** Extract **
In this section, we begin by defining the point estimate and developing the confidence interval based on what we have learned so far.

We know that a point estimate is probably not a good estimator of the actual population. By adding some amount of error to this point estimate, we can create a confidence interval as we did with one sample parameters.

Derivation of the Confidence Interval

Consider two populations and label them as population 1 and population 2. Take a random sample of size \(n_1\) from population 1 and take a random sample of size \(n_2\) from population 2. If we consider them separately,

Proportion from Sample 1:

If \(n_1p_1\ge 5\) and \(n_1(1-p_1)\ge 5\), then \(\hat{p}_1\) will follow a normal distribution with...

\begin{array}{rcc}  \text{Mean:}&&p_1 \\ \text{ Standard Error:}&& \sqrt{\dfrac{p_1(1-p_1)}{n_1}} \\ \text{Estimated Standard Error:}&& \sqrt{\dfrac{\hat{p}_1(1-\hat{p}_1)}{n_1}} \end{array}

Proportion from Sample 2:

If \(n_2p_2\ge 5\) and \(n_2(1-p_2)\ge 5\), then \(\hat{p}_2\) will follow a normal distribution with...

\begin{array}{rcc}  \text{Mean:}&&p_2 \\ \text{ Standard Error:}&& \sqrt{\dfrac{p_2(1-p_2)}{n_2}} \\ \text{Estimated Standard Error:}&& \sqrt{\dfrac{\hat{p}_2(1-\hat{p}_2)}{n_2}} \end{array}

Sample Proportion 1 - Sample Proportion 2:

Using the theory introduced previously, if \(n_1p_1\), \(n_1(1-p_1)\), \(n_2p_2\), and \(n_2(1-p_2)\) are all greater than five and we have independent samples, then the sampling distribution of \(\hat{p}_1-\hat{p}_2\) is approximately normal with...

** Extracted material **
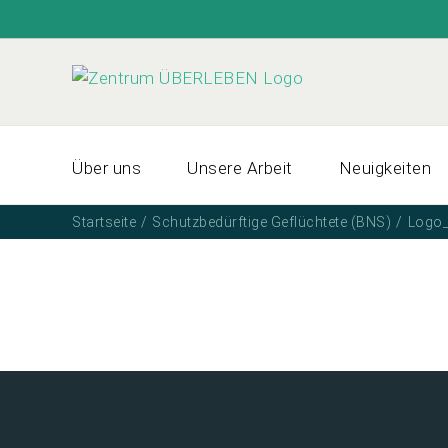
Zum
Inhalt
springen
Über uns
Unsere Arbeit
Neuigkeiten
Startseite
Schutzbedürftige Geflüchtete (BNS)
Logo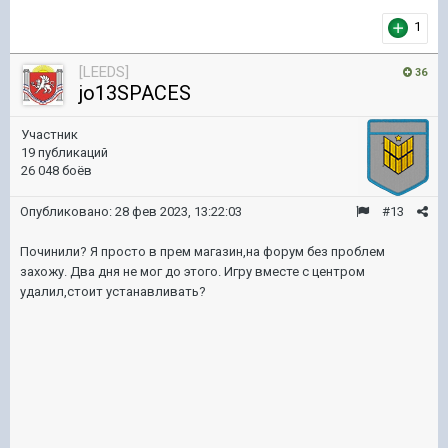
1
[LEEDS]
36
jo13SPACES
Участник
19 публикаций
26 048 боёв
Опубликовано:
28 фев 2023, 13:22:03
#13
Починили? Я просто в прем магазин,на форум без проблем
захожу. Два дня не мог до этого. Игру вместе с центром
удалил,стоит устанавливать?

** Task item **
In the section on confidence intervals for two proportions, under what conditions is the sampling distribution of the difference between the two sample proportions approximately normal? The material plays no part in this exercise.

** Final answer **
When n₁p₁, n₁(1−p₁), n₂p₂, and n₂(1−p₂) are all greater than five and the samples are independent.